Instrucciones de tarea: Por favor, indica qué impidió que la COP16 se realizara en Turquía, según el texto sobre la COP16 en Cali.

Texto de estudio:

Escucha este artículo
Audio generado con IA de Google
0:00
/
0:00
COP16. Plaza de Caicedo y Bulevar del Río. Cali renaciendo. Alegría contagiosa. Todos con el celular en mano, tomándose selfies o filmando, sin temor al atraco o a la puñalada.
Jóvenes guías con camisetas azules. Camisetas verdes para las comunicadoras sobre biodiversidad. Camisetas amarillas para los encargados de la limpieza. Danzas, auditorios para conversatorios, música, stands llenos de plantas, casetas, orden.
La historia es breve. Turquía era la sede oficial, pero el terremoto devastador impidió su realización. Ningún otro país del mundo aceptó el compromiso de semejante evento y hacerlo viable en cuatro meses. El Presidente, en una alocución de polvos cósmicos, afirmó que Colombia aceptaba el reto. Y de inmediato nos asignaron la tarea.
No sabemos si Cali fue escogida para que fracasara o no, pero el caso es que Cali se comprometió. La ciudad se llenó de entusiasmo. Alcaldía y Gobernación se unieron, y sus equipos lograron lo que parecía imposible.
Cali, la mejor anfitriona, la más alegre, la más cívica, la más limpia, la más cultural. Días y noches de fiesta para locales y extranjeros.
Lo que suceda entre “los sabios,” la recuperación o destrucción del Planeta Azul, es otra cosa; existe escepticismo y optimismo moderado. Pero lo que es irrefutable es que la Sucursal del Cielo salió de su apatía y narco-condena. Dejó para siempre de ser conocida como el Cali-Cartel, como nos llamaban en el mundo entero, para figurar en las primeras páginas de periódicos y noticieros internacionales como un lugar paradisíaco en biodiversidad, cívico, alegre, generoso, que irradia y contagia calor humano y belleza.
La Ciudad de los Siete Ríos, del piedemonte, de la brisa vespertina y sensual que llega del mar, de la riqueza cultural y gastronómica de su población afrodescendiente, de la cadencia de sus mujeres, de sus parques, ceibas y samanes centenarios, de sus orquídeas y veraneras, la salsa, el ballet, el ritmo vital y el corazón que bombea con sangre nueva.
Emocionada hasta las lágrimas de estar viva y de nuevo sentirme orgullosa de ser caleña y vallecaucana hasta el tuétano de mis huesos. De estar viva y volver a escuchar el ritmo contagioso de continuar, de dejar atrás esos años oscuros y tenebrosos que vivimos.
En mi primer paseo por la Plaza y el Bulevar, me encontré de sopetón con el conversatorio entre William Ospina y Wade Davis. Creí que alucinaba. Recuerdo Guayacanal, recuerdo El Río, y se me quedó grabada para siempre esta frase de Davis, refiriéndose al Río Magdalena, testigo de nuestra historia desde los orígenes primigenios, cuando nace como una quebrada en la que con una mano podemos tocar el nacimiento de la Cordillera Occidental y con la otra, el de la Cordillera Central. Ese río, depositario de todos nuestros secretos, ese río que recorre el país y que en una época estuvo lleno de vida, “pero con el tiempo, los peces y los caimanes desaparecieron y el río se llenó de muertos”.
Frase lapidaria y real. Este país, privilegiado con dos océanos, selvas, ríos y nevados, desiertos, bosques secos y húmedos, con la variedad de mariposas más grande del planeta, con su diversidad de razas, que podría ser un verdadero paraíso, lleva casi dos siglos desangrándose. Si el Magdalena pudiera recoger toda la sangre derramada desde la Conquista hasta hoy, sería un río rojo y los valles estarían inundados de lágrimas.
Gracias, Alejandro Eder y su equipo de quijotes soñadores. Gracias, Dilian Francisca Toro y su equipo visionario. Cali resucitó de entre el lodo y las tinieblas.

Contenido transcrito de la página:
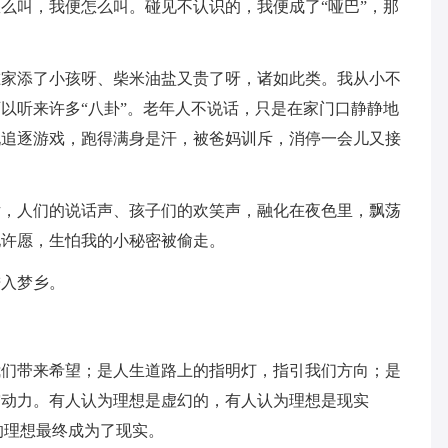
么叫，我便怎么叫。碰见不认识的，我便成了“哑巴”，那
谁家添了小孩呀、柴米油盐又贵了呀，诸如此类。我从小不
以听来许多“八卦”。老年人不说话，只是在家门口静静地
玩追逐游戏，跑得满身是汗，被爸妈训斥，消停一会儿又接
片，人们的说话声、孩子们的欢笑声，融化在夜色里，飘荡
地许愿，生怕我的小秘密被偷走。
进入梦乡。
我们带来希望；是人生道路上的指明灯，指引我们方向；是
穷动力。有人认为理想是虚幻的，有人认为理想是现实
的理想最终成为了现实。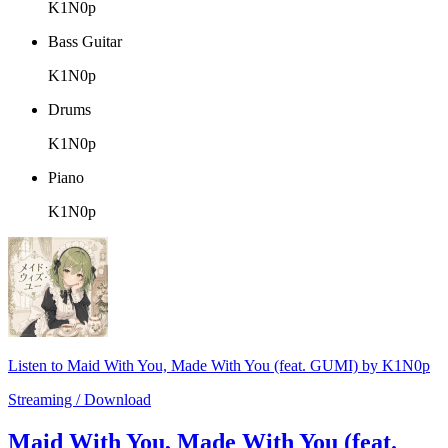
K1N0p
Bass Guitar
K1N0p
Drums
K1N0p
Piano
K1N0p
Listen to Maid With You, Made With You (feat. GUMI) by K1N0p
Streaming / Download
Maid With You, Made With You (feat.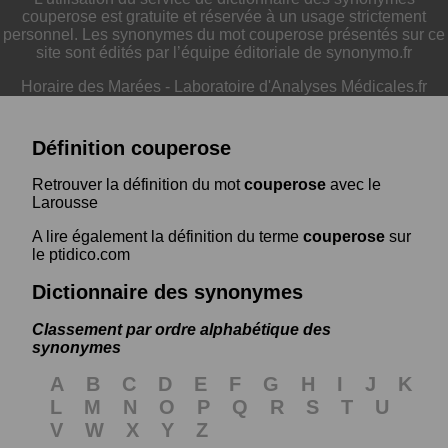
couperose est gratuite et réservée à un usage strictement
personnel. Les synonymes du mot couperose présentés sur ce
site sont édités par l’équipe éditoriale de synonymo.fr
Horaire des Marées
-
Laboratoire d'Analyses Médicales.fr
Définition couperose
Retrouver la définition du mot
couperose
avec le
Larousse
A lire également la définition du terme
couperose
sur
le ptidico.com
Dictionnaire des synonymes
Classement par ordre alphabétique des
synonymes
A
B
C
D
E
F
G
H
I
J
K
L
M
N
O
P
Q
R
S
T
U
V
W
X
Y
Z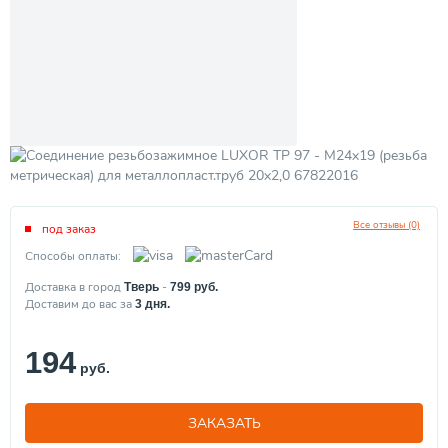
Все отзывы (0)
под заказ
Способы оплаты:
Доставка в город
-
Тверь
799
руб.
Доставим до вас за
3
дня.
194
руб.
ЗАКАЗАТЬ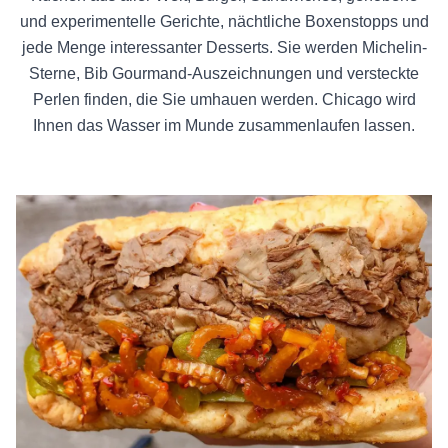
und experimentelle Gerichte, nächtliche Boxenstopps und
jede Menge interessanter Desserts. Sie werden Michelin-
Sterne, Bib Gourmand-Auszeichnungen und versteckte
Perlen finden, die Sie umhauen werden. Chicago wird
Ihnen das Wasser im Munde zusammenlaufen lassen.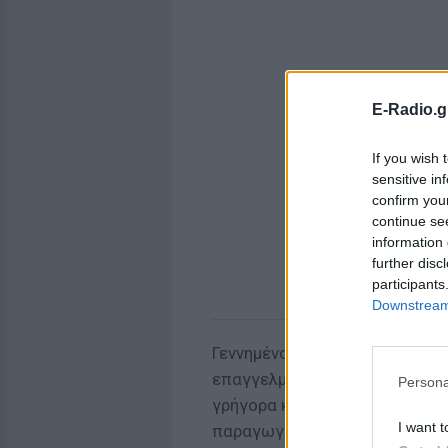
E-Radio.g
If you wish 
sensitive in
confirm you
continue se
information 
further disc
participants
Downstream 
Γεννημένος στην Αθήνα το
197
επαγγελματική του πορεία στι
Persona
γρήγορα καθιερώθηκε ως ένας
I want t
παραγωγούς. Συνεργάστηκε με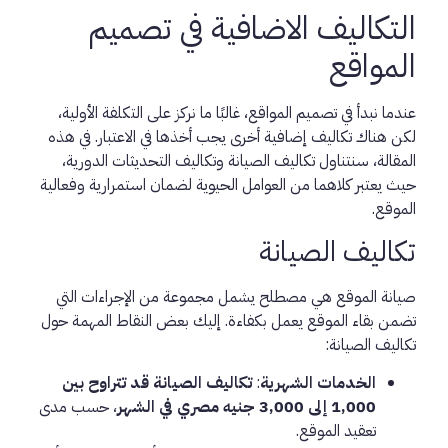
التكاليف الاضافية في تصميم
المواقع
عندما نبدأ في تصميم المواقع، غالبًا ما نركز على التكلفة الأولية،
لكن هناك تكاليف إضافية أخرى يجب أخذها في الاعتبار. في هذه
المقالة، سنتناول تكاليف الصيانة وتكاليف التحديثات الدورية،
حيث يعتبر كلاهما من العوامل الحيوية لضمان استمرارية وفعالية
الموقع.
تكاليف الصيانة
صيانة الموقع هي مصطلح يشمل مجموعة من الإجراءات التي
تضمن بقاء الموقع يعمل بكفاءة. إليك بعض النقاط المهمة حول
تكاليف الصيانة:
الخدمات الشهرية
:
تكاليف الصيانة قد تتراوح بين
1,000 إلى 3,000 جنيه مصري في الشهر
، حسب مدى
تعقيد الموقع.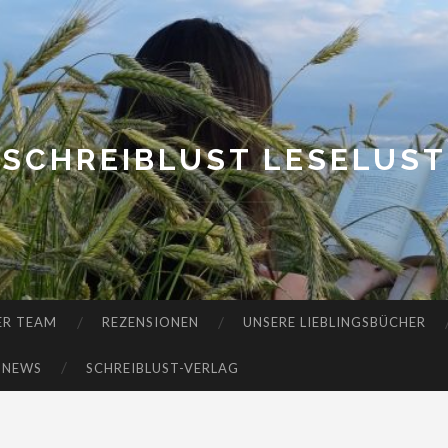
SCHREIBLUST LESELUST
ER TEAM
REZENSIONEN
UNSERE LIEBLINGSBÜCHER
-NEWS
SCHREIBLUST-VERLAG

Resultado esperado: Un terremoto devastador.